Importing the package itself is syntactically correct, but unless there is an __init__.py, the import does not do anything useful. In particular, it does not place any of the modules in the package in the local namespace:

import some_package_1
print(str(some_package_1))
<module 'some_package_1' (namespace)>

Package Name

See module name above.

Package Kinds

Regular Package

A traditional package, such as a directory containing an __init__.py file.

__init__.py

When a regular package is imported, this __init__.py file is implicitly executed, and the objects it defines are bound to names in the package’s namespace. The __init__.py file can contain the same Python code that any other module can contain, and Python will add some additional attributes to the module when it is imported.

Much of the Python documentation states that the __init__.py file must be present in the package directory, even if as an empty file, for the package to be valid. This was once true. Since Python 3.3, PEP 420 Implicit Namespace Packages were introduced and they allow for the creation of a package without any __init__.py file.

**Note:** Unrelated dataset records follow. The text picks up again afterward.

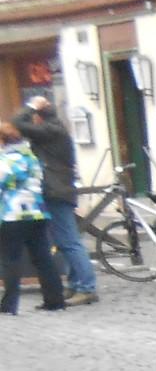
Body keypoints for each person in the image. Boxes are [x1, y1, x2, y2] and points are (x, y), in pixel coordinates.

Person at [14, 96, 97, 305]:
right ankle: (75, 284)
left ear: (38, 118)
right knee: (64, 241)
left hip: (56, 192)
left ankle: (87, 288)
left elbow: (18, 123)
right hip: (58, 190)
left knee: (69, 241)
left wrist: (31, 106)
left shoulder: (50, 131)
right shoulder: (53, 130)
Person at [0, 120, 64, 314]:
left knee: (11, 259)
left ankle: (9, 305)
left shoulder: (7, 160)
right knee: (43, 257)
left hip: (13, 214)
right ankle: (55, 300)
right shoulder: (31, 157)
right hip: (37, 212)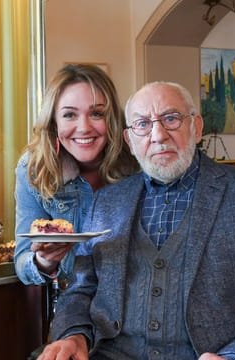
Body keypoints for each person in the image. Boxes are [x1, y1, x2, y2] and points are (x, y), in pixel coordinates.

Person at [38, 81, 235, 359]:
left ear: (197, 127)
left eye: (171, 118)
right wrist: (74, 335)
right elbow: (81, 290)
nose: (158, 135)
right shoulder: (106, 201)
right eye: (142, 124)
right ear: (130, 141)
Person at [14, 64, 138, 286]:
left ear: (112, 119)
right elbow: (23, 261)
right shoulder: (34, 168)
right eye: (69, 114)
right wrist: (43, 260)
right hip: (72, 302)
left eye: (97, 113)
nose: (84, 127)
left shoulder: (137, 163)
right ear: (53, 122)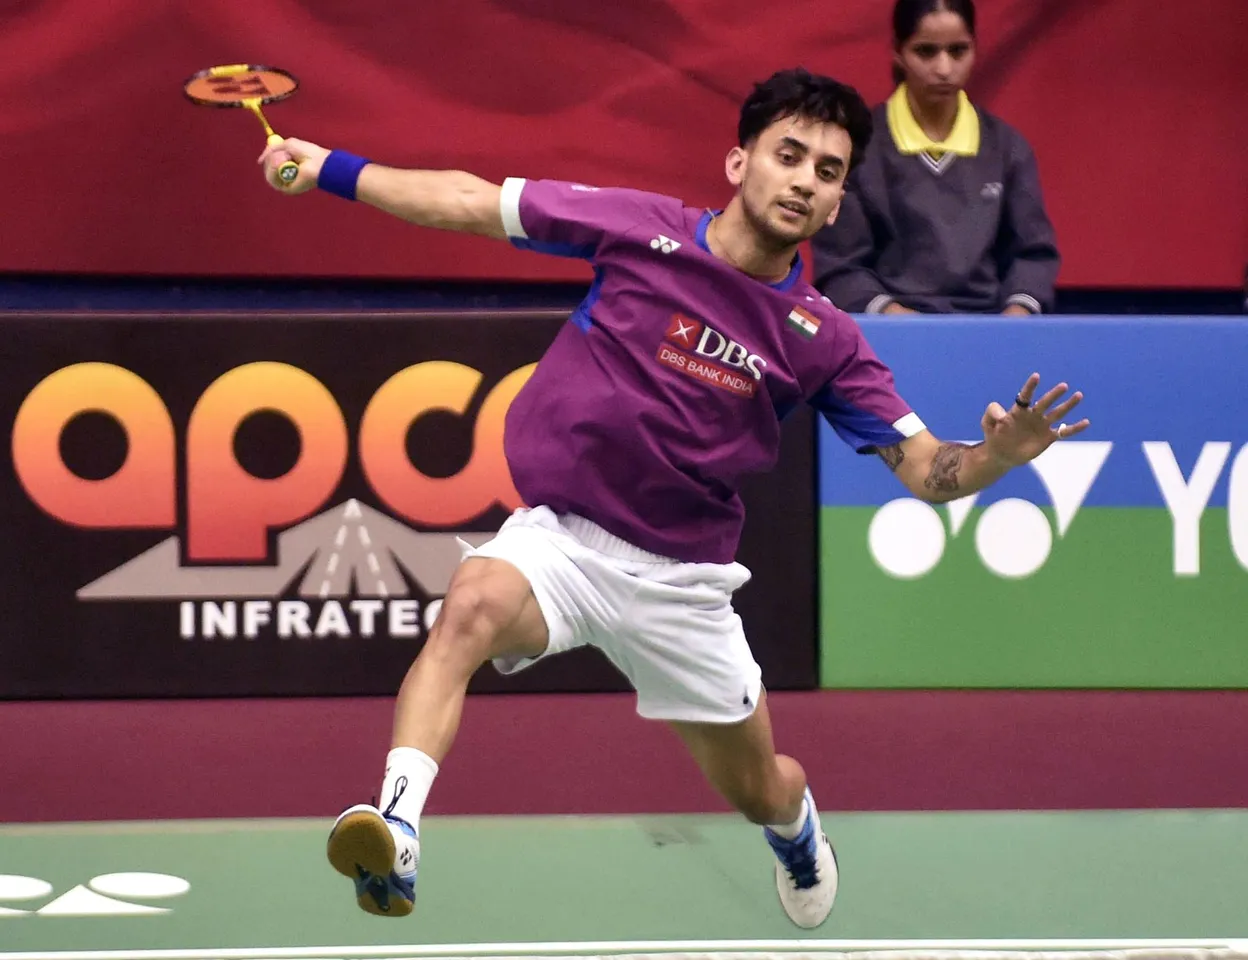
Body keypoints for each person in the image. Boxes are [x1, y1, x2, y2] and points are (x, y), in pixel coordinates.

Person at [257, 67, 1087, 930]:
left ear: (839, 202)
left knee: (760, 786)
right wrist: (329, 169)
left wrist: (997, 457)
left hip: (682, 583)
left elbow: (924, 469)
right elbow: (469, 200)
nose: (804, 181)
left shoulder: (824, 339)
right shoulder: (637, 228)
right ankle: (397, 830)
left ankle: (794, 829)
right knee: (470, 603)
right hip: (563, 541)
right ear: (738, 162)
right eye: (788, 155)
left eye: (827, 171)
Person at [812, 0, 1060, 317]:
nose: (944, 68)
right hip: (885, 332)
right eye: (926, 52)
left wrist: (1014, 320)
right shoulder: (857, 148)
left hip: (991, 326)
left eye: (958, 51)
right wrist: (903, 322)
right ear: (898, 52)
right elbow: (841, 268)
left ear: (975, 49)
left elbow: (1033, 256)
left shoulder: (1008, 148)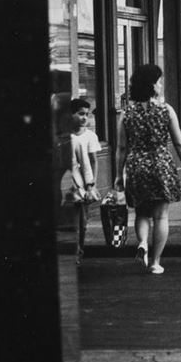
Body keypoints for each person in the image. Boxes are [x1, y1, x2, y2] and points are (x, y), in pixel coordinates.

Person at [114, 63, 181, 275]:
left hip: (136, 165)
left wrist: (118, 176)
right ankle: (155, 262)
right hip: (161, 164)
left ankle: (142, 243)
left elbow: (121, 148)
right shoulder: (166, 110)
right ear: (152, 85)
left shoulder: (126, 113)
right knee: (160, 216)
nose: (161, 85)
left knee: (141, 212)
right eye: (159, 81)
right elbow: (179, 143)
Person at [70, 98, 101, 261]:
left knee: (82, 222)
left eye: (87, 115)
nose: (84, 118)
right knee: (72, 222)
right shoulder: (66, 136)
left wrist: (92, 184)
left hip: (84, 184)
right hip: (68, 184)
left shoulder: (90, 136)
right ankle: (74, 253)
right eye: (80, 114)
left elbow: (93, 161)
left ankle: (79, 250)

Assuming that __init__.py is declared in some_package_1 , as shown above, and has the following content:

# this is __init__.py
COLOR = 'blue'

then importing the package itself binds the COLOR in the package's namespace, making it accessible to the client program importing the package:

import some_package_1
assert 'blue' == some_package_1.COLOR

A module in the package can access the global variable by importing it in turn. In some_module_1.py:

from some_package_1 import COLOR

[...]

def print_color():
    print(f'color is {COLOR}')

__init__.py can also be used to automatically import the modules from the package, so the clients of the package won't have to import them individually, and the objects from the package's modules will bound to the package namespace.

# this is __init__.py
import some_package_1.some_module_1
import some_package_1.some_module_2
import some_package_1.dir_1.some_module_3
import some_package_1.dir_1.dir_2.some_module_4

For a client of the package:

import some_package_1
some_package_1.some_module_1.some_func_1()
some_package_1.some_module_2.some_func_2()
some_package_1.dir_1.some_module_3.some_func_3()
some_package_1.dir_1.dir_2.some_module_4.some_func_4()

__main__.py

https://docs.python.org/3/library/__main__.html

The file contains the code of the "main" module, which will be imported automatically when the package is imported.

Namespace Package

A PEP 420 package which serves only as a container for subpackages. Namespace packages may have no physical representation, and have no __init__.py file.

Importing * from a Package

TO PROCESS: https://realpython.com/python-modules-packages/#importing-from-a-package

Package Metadata

Name: pulumi
Version: 2.11.2
Summary: Pulumi's Python SDK
Home-page: https://github.com/pulumi/pulumi
Author:
Author-email:
License: Apache 2.0
Location: /Users/ovidiu/Library/Python/3.8/lib/python/site-packages
Requires: dill, grpcio, protobuf
Required-by: pulumi-aws, pulumi-kubernetes, pulumi-random, pulumi-tls

Requires

Required-by

Subpackages

TO PROCESS: https://realpython.com/python-modules-packages/#subpackages

Package Example

A package example is available here:

https://github.com/ovidiuf/playground/tree/master/pyhton/packages/some_package_1

A program that consumes it is available here:

https://github.com/ovidiuf/playground/tree/master/pyhton/packages/consumer-of-packages

Publishing a Python Package in a Repository

Organizatorium

  • Each installation of Python may have different modules installed. Python determines the path to its modules by examining the location of the python3 executable.
  • Technically, a package is a Python module with a __path__ attribute.
  • Packages can be run as if they were scripts if the package provides a top-level script __main__.py.
  • Understand setup.py - it defines the entry point 9/0.